------ INPUT DATA ------

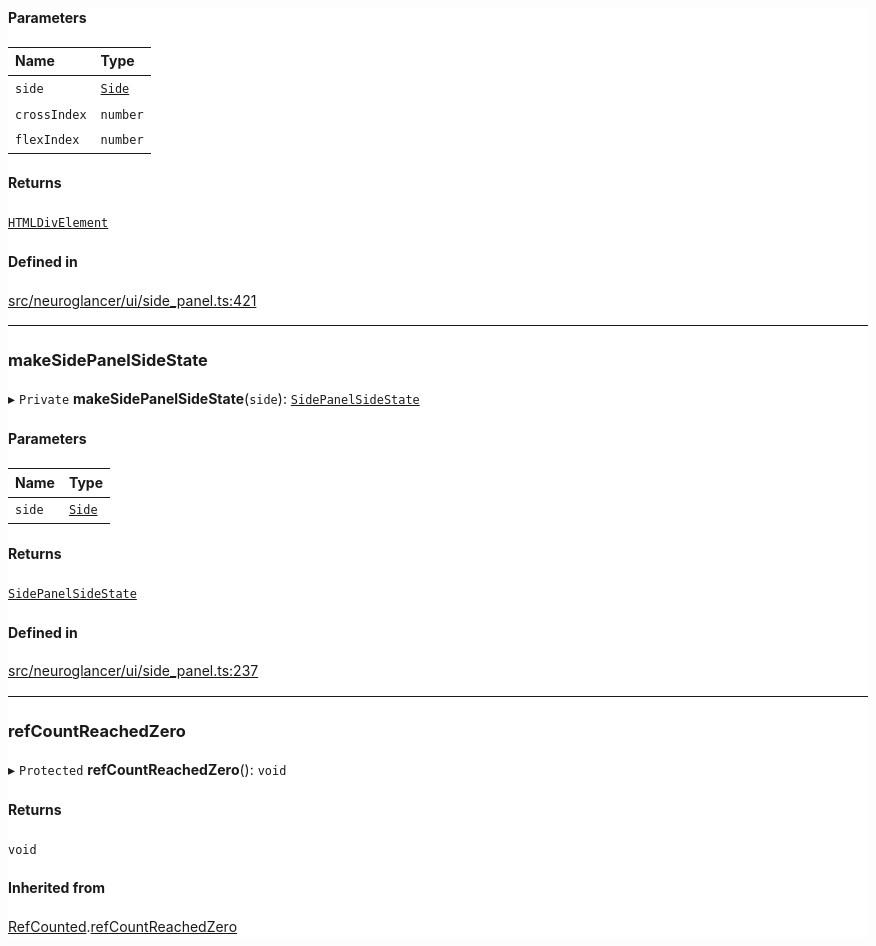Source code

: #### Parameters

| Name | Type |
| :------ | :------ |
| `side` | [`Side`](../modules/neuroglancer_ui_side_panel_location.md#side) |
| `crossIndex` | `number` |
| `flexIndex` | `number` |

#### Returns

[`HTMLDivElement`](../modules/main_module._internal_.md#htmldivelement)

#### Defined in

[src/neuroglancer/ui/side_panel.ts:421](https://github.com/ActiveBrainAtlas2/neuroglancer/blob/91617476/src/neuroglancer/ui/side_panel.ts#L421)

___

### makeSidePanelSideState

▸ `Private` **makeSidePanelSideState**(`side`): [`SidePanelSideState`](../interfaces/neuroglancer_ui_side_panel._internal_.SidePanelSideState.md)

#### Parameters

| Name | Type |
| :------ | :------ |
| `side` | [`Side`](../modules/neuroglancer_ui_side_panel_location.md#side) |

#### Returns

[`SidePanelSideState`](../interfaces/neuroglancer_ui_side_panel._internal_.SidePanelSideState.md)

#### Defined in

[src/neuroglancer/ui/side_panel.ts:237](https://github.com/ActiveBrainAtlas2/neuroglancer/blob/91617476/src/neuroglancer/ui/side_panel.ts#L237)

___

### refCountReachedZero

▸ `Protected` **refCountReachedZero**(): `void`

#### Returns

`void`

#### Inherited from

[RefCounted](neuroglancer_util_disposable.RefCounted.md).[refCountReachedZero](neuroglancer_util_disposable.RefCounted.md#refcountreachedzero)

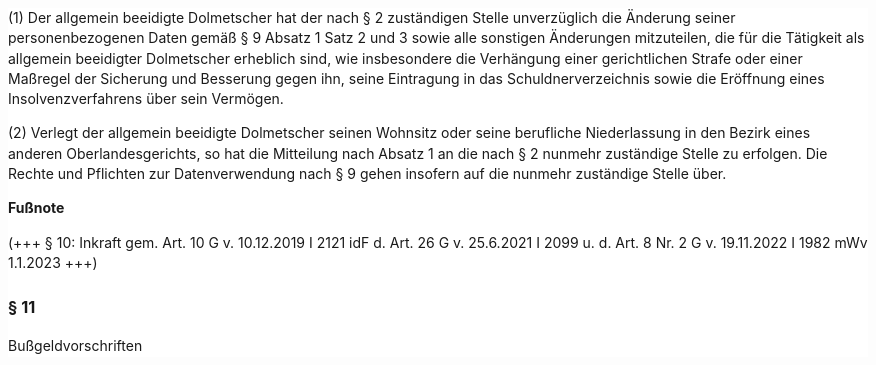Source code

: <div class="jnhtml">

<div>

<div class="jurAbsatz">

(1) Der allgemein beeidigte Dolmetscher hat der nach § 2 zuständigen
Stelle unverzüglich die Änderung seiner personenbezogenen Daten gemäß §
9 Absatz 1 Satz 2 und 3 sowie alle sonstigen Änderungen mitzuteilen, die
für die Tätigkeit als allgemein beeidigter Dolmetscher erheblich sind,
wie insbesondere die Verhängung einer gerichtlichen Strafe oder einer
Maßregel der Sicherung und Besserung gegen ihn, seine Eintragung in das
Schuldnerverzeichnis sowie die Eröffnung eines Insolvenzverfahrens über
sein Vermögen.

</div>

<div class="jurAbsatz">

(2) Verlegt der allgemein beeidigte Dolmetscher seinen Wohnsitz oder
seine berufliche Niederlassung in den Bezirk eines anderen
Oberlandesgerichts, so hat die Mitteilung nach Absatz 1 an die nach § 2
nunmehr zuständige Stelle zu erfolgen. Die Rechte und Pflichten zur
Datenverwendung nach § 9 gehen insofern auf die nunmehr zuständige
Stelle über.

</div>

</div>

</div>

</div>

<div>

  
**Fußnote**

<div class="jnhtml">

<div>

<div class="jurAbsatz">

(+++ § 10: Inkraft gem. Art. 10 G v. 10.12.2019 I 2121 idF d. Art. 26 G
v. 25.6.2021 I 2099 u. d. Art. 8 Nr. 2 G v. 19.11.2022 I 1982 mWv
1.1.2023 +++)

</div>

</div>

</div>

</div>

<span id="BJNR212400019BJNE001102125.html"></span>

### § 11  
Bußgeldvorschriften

------

Pull out all lines from the entries above in which the word "Stelle" appears.

ANSWER SPACE -
Stelle unverzüglich die Änderung seiner personenbezogenen Daten gemäß §
nunmehr zuständige Stelle zu erfolgen. Die Rechte und Pflichten zur
Stelle über.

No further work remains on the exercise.